• _Dataset_:

++++++++++

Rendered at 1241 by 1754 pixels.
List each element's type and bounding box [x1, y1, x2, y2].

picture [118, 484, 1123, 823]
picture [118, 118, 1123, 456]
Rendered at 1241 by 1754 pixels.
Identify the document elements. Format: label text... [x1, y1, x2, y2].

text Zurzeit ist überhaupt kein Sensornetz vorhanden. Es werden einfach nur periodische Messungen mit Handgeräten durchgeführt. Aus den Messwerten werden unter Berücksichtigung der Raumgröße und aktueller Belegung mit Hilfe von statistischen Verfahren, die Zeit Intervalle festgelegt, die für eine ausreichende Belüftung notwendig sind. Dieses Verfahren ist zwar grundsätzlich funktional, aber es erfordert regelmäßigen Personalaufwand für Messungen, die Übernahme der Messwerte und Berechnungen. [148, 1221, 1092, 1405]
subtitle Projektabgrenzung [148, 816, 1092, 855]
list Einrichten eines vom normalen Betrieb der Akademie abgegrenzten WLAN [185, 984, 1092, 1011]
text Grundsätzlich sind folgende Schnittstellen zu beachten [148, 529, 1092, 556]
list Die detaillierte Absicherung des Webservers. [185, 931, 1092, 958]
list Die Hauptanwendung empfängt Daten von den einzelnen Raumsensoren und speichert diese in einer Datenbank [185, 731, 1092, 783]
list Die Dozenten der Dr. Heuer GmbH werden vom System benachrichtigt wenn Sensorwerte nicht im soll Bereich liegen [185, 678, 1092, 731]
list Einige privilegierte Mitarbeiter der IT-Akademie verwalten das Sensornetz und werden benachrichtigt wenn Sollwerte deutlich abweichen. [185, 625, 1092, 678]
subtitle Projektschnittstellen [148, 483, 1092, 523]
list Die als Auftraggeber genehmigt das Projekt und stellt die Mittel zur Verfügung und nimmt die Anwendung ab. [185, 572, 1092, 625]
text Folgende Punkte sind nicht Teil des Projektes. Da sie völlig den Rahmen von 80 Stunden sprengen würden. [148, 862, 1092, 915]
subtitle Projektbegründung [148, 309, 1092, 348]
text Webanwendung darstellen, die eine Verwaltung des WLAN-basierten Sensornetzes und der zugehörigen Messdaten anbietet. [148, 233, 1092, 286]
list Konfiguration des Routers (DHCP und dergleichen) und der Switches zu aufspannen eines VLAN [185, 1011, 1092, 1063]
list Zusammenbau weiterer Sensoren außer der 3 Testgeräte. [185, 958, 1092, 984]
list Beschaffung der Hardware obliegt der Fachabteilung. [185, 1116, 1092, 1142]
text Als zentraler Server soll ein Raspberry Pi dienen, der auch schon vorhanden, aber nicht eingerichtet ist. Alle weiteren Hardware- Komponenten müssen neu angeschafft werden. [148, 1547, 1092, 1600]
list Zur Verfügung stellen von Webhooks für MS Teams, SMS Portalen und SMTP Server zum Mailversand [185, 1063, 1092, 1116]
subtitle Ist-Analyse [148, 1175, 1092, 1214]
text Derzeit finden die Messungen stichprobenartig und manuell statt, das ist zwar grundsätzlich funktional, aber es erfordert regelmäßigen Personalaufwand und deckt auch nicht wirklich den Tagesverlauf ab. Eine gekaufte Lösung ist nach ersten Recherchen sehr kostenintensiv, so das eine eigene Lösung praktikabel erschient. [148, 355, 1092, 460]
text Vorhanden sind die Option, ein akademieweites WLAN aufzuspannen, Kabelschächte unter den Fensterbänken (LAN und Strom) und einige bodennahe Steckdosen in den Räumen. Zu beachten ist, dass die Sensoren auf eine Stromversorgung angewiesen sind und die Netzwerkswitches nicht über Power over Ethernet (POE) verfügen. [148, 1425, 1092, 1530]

++++++++++

• _Work instructions_:
Rewrite the entries above as a single numbered list, leaving out the blank lines.

• _Output of the exercise_:
1. Rendered at 1241 by 1754 pixels.
2. List each element's type and bounding box [x1, y1, x2, y2].
3. picture [118, 484, 1123, 823]
4. picture [118, 118, 1123, 456]
5. Rendered at 1241 by 1754 pixels.
6. Identify the document elements. Format: label text... [x1, y1, x2, y2].
7. text Zurzeit ist überhaupt kein Sensornetz vorhanden. Es werden einfach nur periodische Messungen mit Handgeräten durchgeführt. Aus den Messwerten werden unter Berücksichtigung der Raumgröße und aktueller Belegung mit Hilfe von statistischen Verfahren, die Zeit Intervalle festgelegt, die für eine ausreichende Belüftung notwendig sind. Dieses Verfahren ist zwar grundsätzlich funktional, aber es erfordert regelmäßigen Personalaufwand für Messungen, die Übernahme der Messwerte und Berechnungen. [148, 1221, 1092, 1405]
8. subtitle Projektabgrenzung [148, 816, 1092, 855]
9. list Einrichten eines vom normalen Betrieb der Akademie abgegrenzten WLAN [185, 984, 1092, 1011]
10. text Grundsätzlich sind folgende Schnittstellen zu beachten [148, 529, 1092, 556]
11. list Die detaillierte Absicherung des Webservers. [185, 931, 1092, 958]
12. list Die Hauptanwendung empfängt Daten von den einzelnen Raumsensoren und speichert diese in einer Datenbank [185, 731, 1092, 783]
13. list Die Dozenten der Dr. Heuer GmbH werden vom System benachrichtigt wenn Sensorwerte nicht im soll Bereich liegen [185, 678, 1092, 731]
14. list Einige privilegierte Mitarbeiter der IT-Akademie verwalten das Sensornetz und werden benachrichtigt wenn Sollwerte deutlich abweichen. [185, 625, 1092, 678]
15. subtitle Projektschnittstellen [148, 483, 1092, 523]
16. list Die als Auftraggeber genehmigt das Projekt und stellt die Mittel zur Verfügung und nimmt die Anwendung ab. [185, 572, 1092, 625]
17. text Folgende Punkte sind nicht Teil des Projektes. Da sie völlig den Rahmen von 80 Stunden sprengen würden. [148, 862, 1092, 915]
18. subtitle Projektbegründung [148, 309, 1092, 348]
19. text Webanwendung darstellen, die eine Verwaltung des WLAN-basierten Sensornetzes und der zugehörigen Messdaten anbietet. [148, 233, 1092, 286]
20. list Konfiguration des Routers (DHCP und dergleichen) und der Switches zu aufspannen eines VLAN [185, 1011, 1092, 1063]
21. list Zusammenbau weiterer Sensoren außer der 3 Testgeräte. [185, 958, 1092, 984]
22. list Beschaffung der Hardware obliegt der Fachabteilung. [185, 1116, 1092, 1142]
23. text Als zentraler Server soll ein Raspberry Pi dienen, der auch schon vorhanden, aber nicht eingerichtet ist. Alle weiteren Hardware- Komponenten müssen neu angeschafft werden. [148, 1547, 1092, 1600]
24. list Zur Verfügung stellen von Webhooks für MS Teams, SMS Portalen und SMTP Server zum Mailversand [185, 1063, 1092, 1116]
25. subtitle Ist-Analyse [148, 1175, 1092, 1214]
26. text Derzeit finden die Messungen stichprobenartig und manuell statt, das ist zwar grundsätzlich funktional, aber es erfordert regelmäßigen Personalaufwand und deckt auch nicht wirklich den Tagesverlauf ab. Eine gekaufte Lösung ist nach ersten Recherchen sehr kostenintensiv, so das eine eigene Lösung praktikabel erschient. [148, 355, 1092, 460]
27. text Vorhanden sind die Option, ein akademieweites WLAN aufzuspannen, Kabelschächte unter den Fensterbänken (LAN und Strom) und einige bodennahe Steckdosen in den Räumen. Zu beachten ist, dass die Sensoren auf eine Stromversorgung angewiesen sind und die Netzwerkswitches nicht über Power over Ethernet (POE) verfügen. [148, 1425, 1092, 1530]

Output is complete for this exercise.